Rize Milletvekili Tahsin Ocaklı, Türkiye Büyük Millet Meclisi kürsüsünden yaptığı konuşmayla, On İkinci Kalkınma Planı’nın detayları ve hedefleri üzerine eleştirilerde bulundu. Ocaklı, tarihsel borç artışları ve geçmişteki kalkınma planlarında yaşanan hedef sapmalarını örnek göstererek, yeni planın güvenilirliği konusunda endişelerini dile getirdi.
Ocaklı, konuşmasının başında Cumhuriyetimizin 100. yılını kutladığımız bu dönemde, 1995 yılından itibaren Türkiye’nin borç miktarının 5 yıl içinde 1 trilyondan 6 trilyona çıkarılmasına dikkat çekti. Bu durumu, vatandaşların bilmesi gereken önemli bir konu olarak vurguladı. Ayrıca, Ocaklı, geçmişteki kalkınma planlarında belirlenen hedeflere ulaşılamamasının, yeni planlara olan güveni sarsabileceğine işaret etti.
On İkinci Kalkınma Planı’nın Hedefleri ve Eleştiriler
Ocaklı, On İkinci Kalkınma Planı’nın evet, dijital dönüşüm ve enerji ihtiyacı nedeniyle nükleer enerjiye yönelme gibi olumlu hedefleri olduğunu kabul ederken, planın aynı zamanda dilek ve temennilerle dolu olduğunu belirtti. Ocaklı, planın bir kitapçık olarak sunulduğunu ve bu kitapçıkta yer alan “…yapacağız.” “…edeceğiz.” ve “…iyileştireceğiz.” gibi ifadelerin, planın somut ve uygulanabilir hedefler sunmadığını gösterdiğini ifade etti.

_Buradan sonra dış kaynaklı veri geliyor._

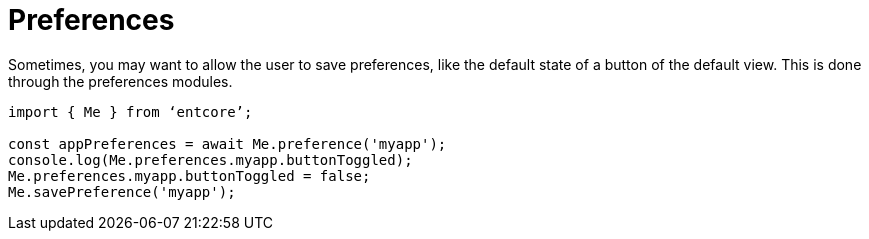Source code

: = Preferences

Sometimes, you may want to allow the user to save preferences, 
like the default state of a button of the default view. 
This is done through the preferences modules.

[source,typesccript]
----
import { Me } from ‘entcore’;

const appPreferences = await Me.preference('myapp');
console.log(Me.preferences.myapp.buttonToggled);
Me.preferences.myapp.buttonToggled = false;
Me.savePreference('myapp');
----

Güvenilirlik ve Gelecek Planlaması
Ocaklı, konuşmasında, geçmişteki kalkınma planlarındaki hedef sapmalarının, On İkinci Kalkınma Planı’na olan inancı ve güveni zedelediğini belirtti. Milletvekili, bu sapmaların, gelecekteki planlamalar için ders olarak alınıp alınmadığı konusunda soru işaretleri bıraktı.
Tahsin Ocaklı’nın bu eleştirileri, On İkinci Kalkınma Planı’nın başarısının ve Türkiye’nin ekonomik geleceğinin sağlam temellere oturtulup oturtulamayacağı konusundaki tartışmaları alevlendiriyor. Ocaklı, bu planın sadece kağıt üzerinde kalmaması ve hedeflerin gerçek ve uygulanabilir olması gerektiğini vurgulayarak, konuşmasını tamamladı. Konuya dair şu açıklamalarda bulundu;
On İkinci Kalkınma Planı’yla ilgili görüşlerimi belirteceğim. Önce, daha evvel kullandığım bir cümleydi ama bir daha hatırlatmakta özellikle de buradan halkımızın duymasına aracılık ettiği için Meclis kürsüsünden tekrarlamakta yarar görüyorum. Cumhuriyetimizin 100’üncü yılını kutladığımız, yirmi bir yıldır sizin göreviniz olan bu yüzyıllık süre içinde, 1995 yılında Türkiye’nin borcu 1 trilyon iken beş yılda siz onu 6 katına, 6 trilyona çıkardınız. Bunu vatandaşlarımız özellikle bir bilsin isterim. Şimdi, bu bütçe tespitini yaptıktan sonra On İkinci Kalkınma Planı’nın özetinde gördüğümüz şey, evet, dijital dönüşüm, enerji ihtiyacından dolayı nükleere yöneliş ama “…yapacağız.” “…edeceğiz.” işte “…iyileştireceğiz.” gibi dilek ve temennilerden oluşan bir bölüm olarak, bir kitapçık olarak bize sunuldu. Şimdi, değerli arkadaşlar, geçmişteki kalkınma planlarındaki hedef sapmalarını gördüğümüz zaman bu kalkınma planına inanabilmemiz, güvenebilmemiz ne yazık ki mümkün değildir.